Another distinguishing act happened soon after our arrival home.
Our parents introduced us to their many friends and neighbors. Our next-door neighbor was a Cuban-born couple who called Frankfort their newfound home. Lester and Stella Vega owned the local cigar factory where hand-rolled cigars were manufactured. Lester’s grandfather taught him the family business. He also taught Lester to offer people words of blessing, and that is exactly what Lester did when he met Kurt and me.
Lester took Kurt in his left arm and me in his right. He looked at Kurt and said, “Kurt, you will be a fighter; always fighting for yourself and others.”
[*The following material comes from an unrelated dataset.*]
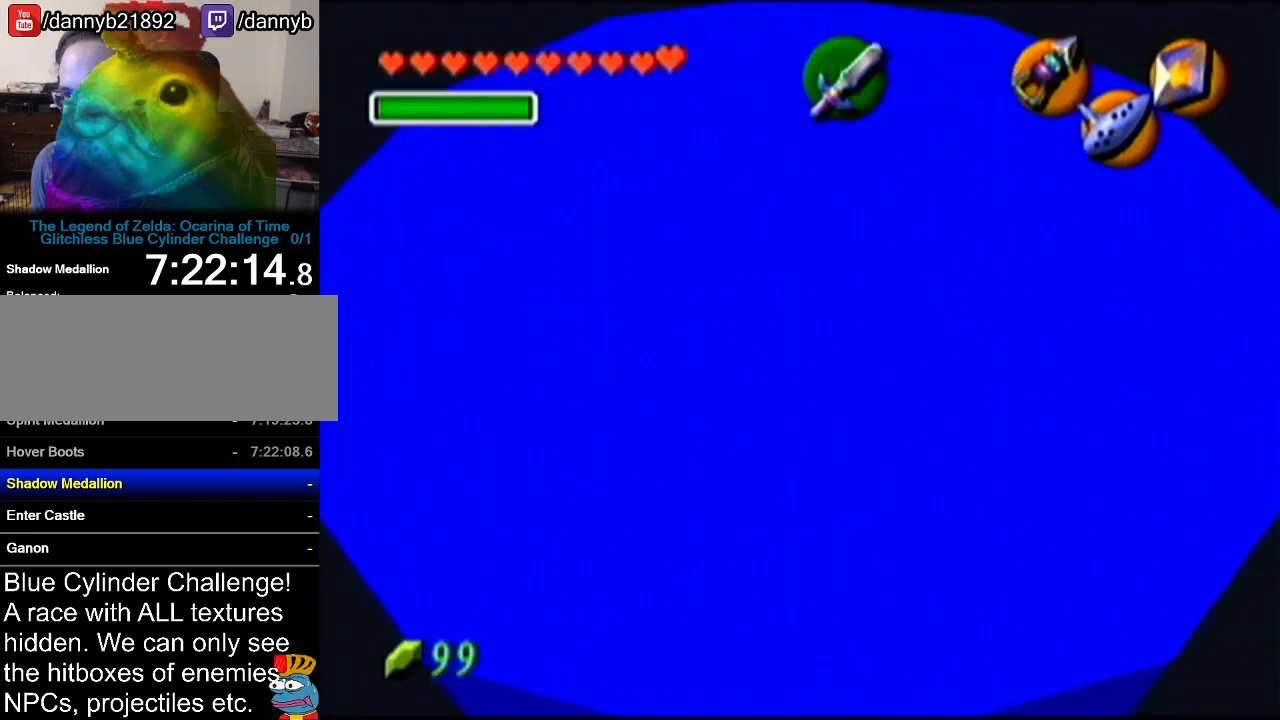
{"buttons": [], "left_stick": "center", "events": [[50, "left_stick", "center"]]}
He then looked at me and said, “Kevin, you are a lover; you will share and show love to all you meet.” From that day forward, I have not stopped loving all.
One day in elementary school, I had just finished kissing Jackie under the “kissing tree” in the schoolyard. I returned from recess and then shared with a dear buddy of mine, Malcolm, how exciting it was, and then I said to Malcolm, “I love you, too.” At that time, social norms and fear collided. He said, “Oh, you can’t tell another boy that you love him. That’s wrong.” Deep down in my heart and soul, I knew I did not agree. At that moment, my internal conflict began.
My journey of reconciling this conflict included being a child reared in The United Methodist Church and the witness of my youth leaders. They and the church loved me no matter what. I also felt God would love me the same way.
That “no matter what” of God’s love and grace is the foundation of my theological understanding and how we are to love others. I think of Matthew 22:37, which reads: “Jesus replied: ‘Love the Lord your God with all your heart and with all your soul and with all your mind.’ This is the first and greatest commandment. And the second is like it: ‘Love your neighbor as yourself.'”
Loving God and loving others are core to my theology and ministry.
After graduating from high school, I continued onto the societal norms of receiving a college degree, working in corporate America, and getting married. I met my wife at Ball State’s United Methodist Wesley Foundation, fell in love with her, and continued onto the American dream.
During our early-married life, she found out about my love for all people–which included guys. We both struggled with the newfound honesty and reconciled that loving all people was not sinful, immoral, or that I would be “doomed” to hell forever.
After a decade of chasing the American corporate dream, I knew and felt a deeper calling: a calling to share and show God’s love to all people. I began the process of becoming an ordained United Methodist pastor. The process lasted over 11 years through attending seminary part-time, continuing to work international business with a Fortune 500 company, and serving a local United Methodist congregation. My ordination finally happened June 11, 2011, after serving three different United Methodist congregations in Indiana. Through actions beyond my control, I left my third appointment and discerned next steps for ministry. In my discernment, I found an all-inclusive church where my ministry was honored, valued, and where love was for all people. There were no barriers to God’s unconditional love.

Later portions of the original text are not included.